Laut dem "Copper Switch-Off Tracker" gehören Deutschland, Griechenland und die Tschechische Republik zu den Ländern, die noch stark auf die alte Kupferinfrastruktur angewiesen sind (Grafik: FTTH Council)
Kupfer-Glasfaser-Migration
Kupferabschaltung in Europa: Große Unterschiede
Portugal, Spanien und Schweden haben die Nase vorn, wenn es darum geht, die Kupfernetze in Europa abzuschalten, Deutschland zählt zu den drei Schlusslichtern. Dies zeigt eine neue Studie des Lobbyverbands FTTH Council Europe, der in Zusammenarbeit mit dem Beratungsunternehmen Cullen International erstellt wurde.
Der Copper Switch-Off Tracker stellt die Fortschritte der 27 EU-Mitgliedstaaten (und des Vereinigten Königreichs) bei der Migration von Kupfer- zu Glasfasernetzen dar. Dabei wurde u.a. untersucht, wie hoch der Anteil der Dienste ist, die von den marktbeherrschenden Unternehmen (Incumbents) über Kupfernetze vermarktet werden (direkt oder als Wholesale). In Portugal, Spanien und Schweden liegt dieser Anteil nur noch zwischen drei und sieben Prozent, während er bei den Schlusslichtern Deutschland, Griechenland der Tschechischen Republik 95 bzw. 96 Prozent beträgt.
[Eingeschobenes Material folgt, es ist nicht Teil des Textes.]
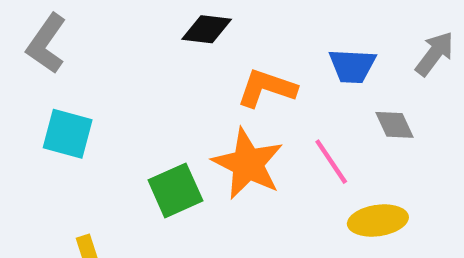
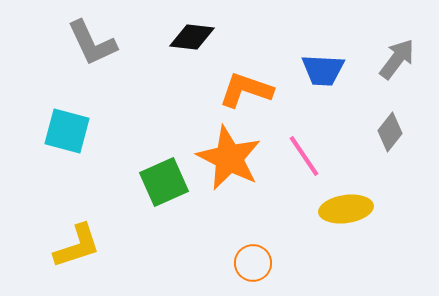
gray L-shape: (46, 44) -> (92, 43), moved, turned -60
gray diamond: (395, 125) -> (390, 132), moved, turned 63

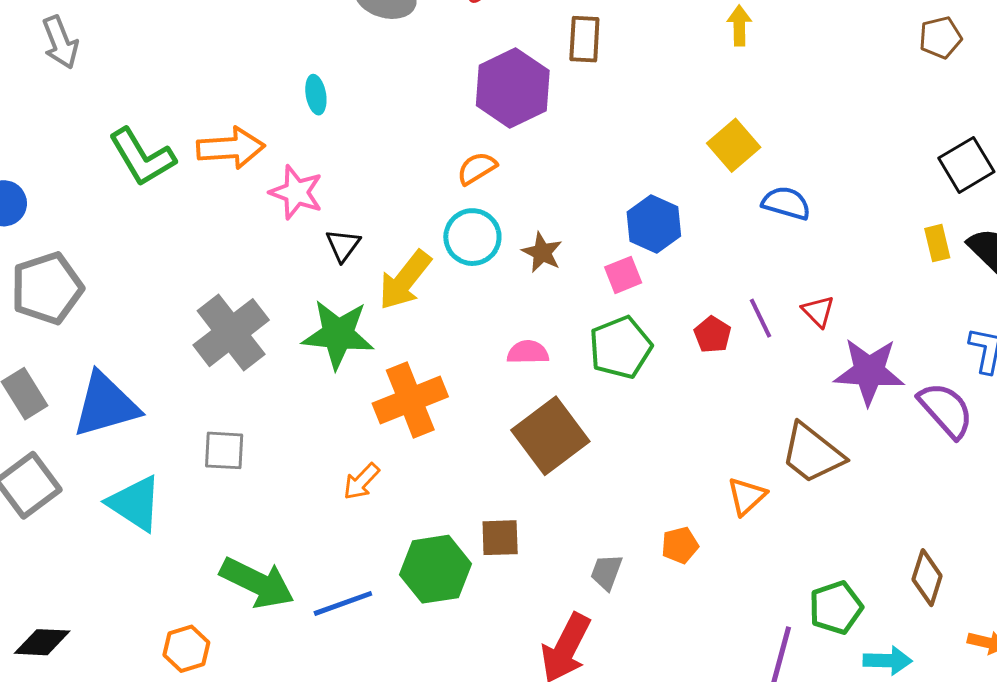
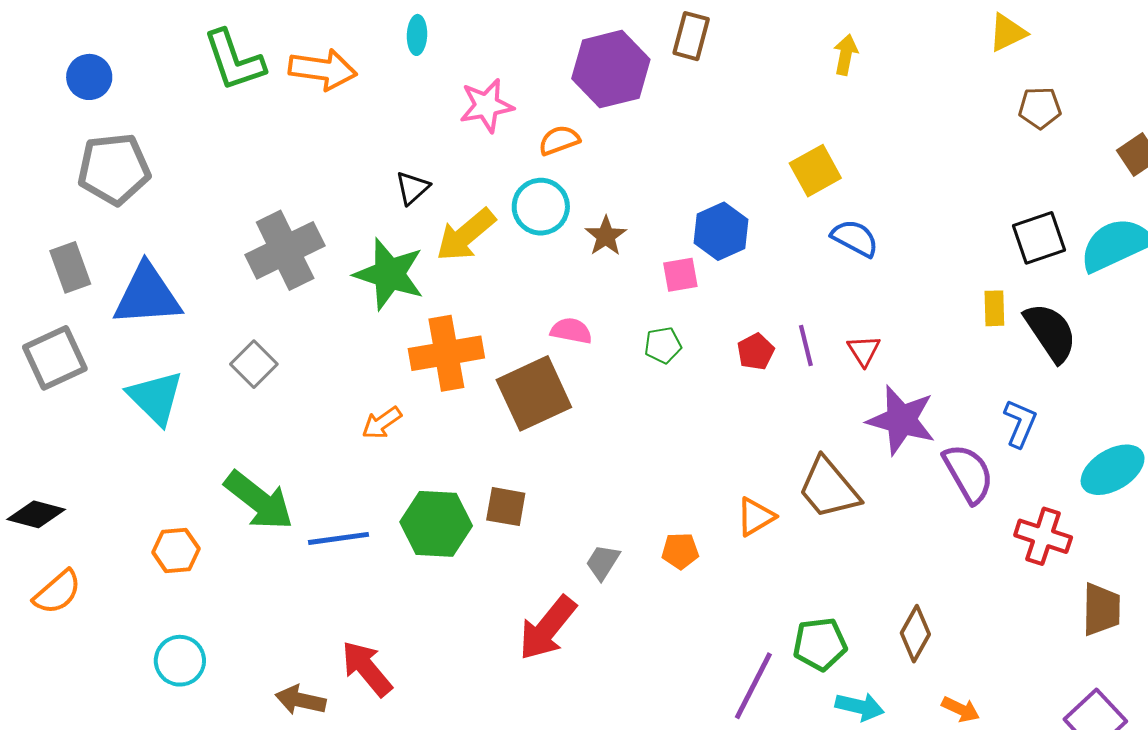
pink star: (296, 192) -> (486, 106), moved, turned 30
green pentagon: (620, 347) -> (663, 345), size x0.6
brown square: (550, 436) -> (534, 393), moved
gray square: (224, 450) -> (254, 364), turned 30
"Wir glauben, dass Glasfasernetze für die digitale Transformation Europas von grundlegender Bedeutung sind", sagte Roshene McCool, Präsidentin des FTTH Council Europe. "Die schrittweise Ablösung von Kupfernetzen durch Glasfaserinfrastrukturen wird den Energieverbrauch und die Gesamtbetriebskosten senken und damit einen großen Beitrag zur Erreichung der Ziele des digitalen Jahrzehnts der EU leisten", so McCool weiter.
Der Bericht zeigt auch, dass nur in zwölf Ländern die etablierten Betreiber einen Plan für die vollständige Abschaltung der Kupferleitungen haben. In acht dieser zwölf Länder sind die Pläne öffentlich zugänglich, während sie in anderen (z. B. Portugal) vertraulich sind.
Die Telekom Deutschland hat noch keinen Plan zur Abschaltung des Kupfernetzes vorgelegt. Allerdings diskutiert die Telekom im Gigabit-Forum mit dem Regulator, anderen Betreibern und Verbänden über die Abschaltung des Kupfernetzes. Im Jahr 2024 wurden drei kleine Pilotprojekte durchgeführt.
Es sind regelmäßige Updates des Berichts geplant. Die Studie stützt sich laut Cullen auf öffentlich zugängliche Informationen und Interviews mit ausgewählten Regulatoren und Netzbetreibern.